- Posted November 6, 2013 by
New York, New York
Tina Kim Gallery and the Seoul of Chelsea
Real estate agents who sell apartments in New York’s burgeoning Chelsea neighborhood aren’t exactly thinking of South Korea or Egypt when they wander the blocks. And yet within the art-stuffed quarters of Chelsea, where New York’s premier galleries are housed, exhibition spaces such as the Tina Kim Gallery are featuring some of the world’s most exciting contemporary artists.
Affiliated with Kukje Gallery in Seoul, Korea, the Tina Kim Gallery (545 West 25th Street) brings contemporary art with an international flavor to the heart of New York. Of the numerous world-renowned artists represented by Tina Kim Gallery, a dozen or so recently showed at the FIAC art fair in Paris France, where Tina Kim and Kukje Gallery shared a booth. Work by Ghada Amer, represented by Tina Kim / Kukje Gallery, speaks volumes for the language of love that happens between cultures with vastly different experiences of the emotion.

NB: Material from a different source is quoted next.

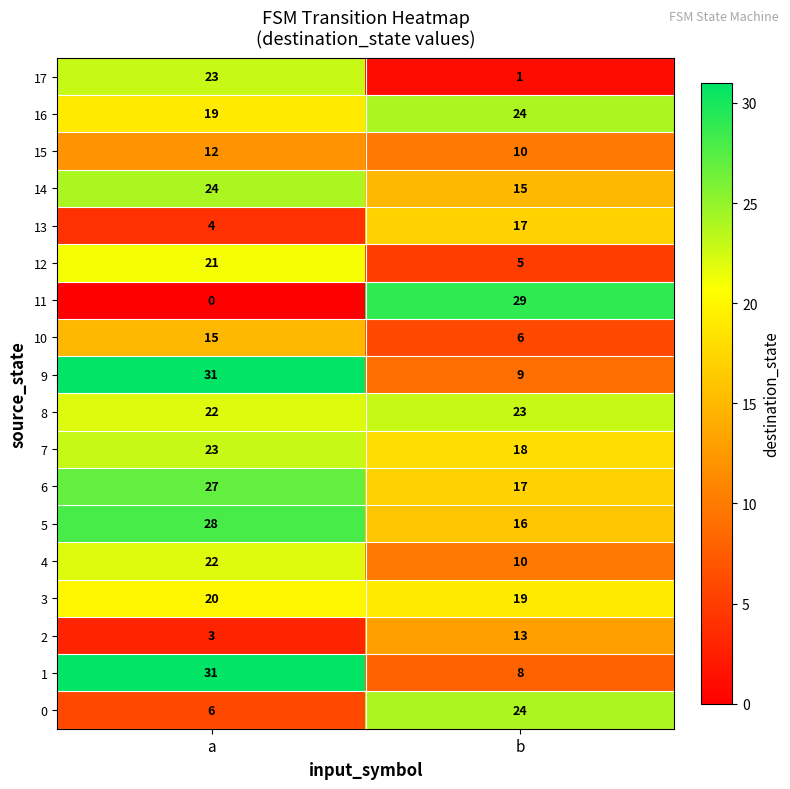

What is the approximate value of 10 at b?

6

The breathtaking work of photographer Yeondoo Jung, also represented by Tina Kim, speaks volumes for what Korean art can offer international audiences. One of of Korea’s most celebrated contemporary artists, Jung received the prestigious “Artist of the Year award” in 2007 by the National Museum of Contemporary Art in Seoul, Korea, which was accompanied by a major exhibition there, as well as the “Today’s Young Artist Award” by the Korean Ministry of Culture the following year. His work has been included in the Taipei Biennial (2006), Venice Biennale (2005), Gwangju Biennial (2004, 2006), the Istanbul Biennial (2003), and the Liverpool Biennial (2004). In addition to several successful solo exhibitions in Europe, Asia and the United States, his work has been featured in many prestigious group exhibitions. His work was on view this fall at Savannah College of Art and Design’s ACA and Red galleries.
In addition to Jung, Tina Kim Gallery has also produced a book with the work of famed American artist Roni Horn. Horn’s photographs, writing, sculptures, and installation pieces exhibit literary undertones and often draw on themes related to the romantic notions of purity of form and ideal states of being.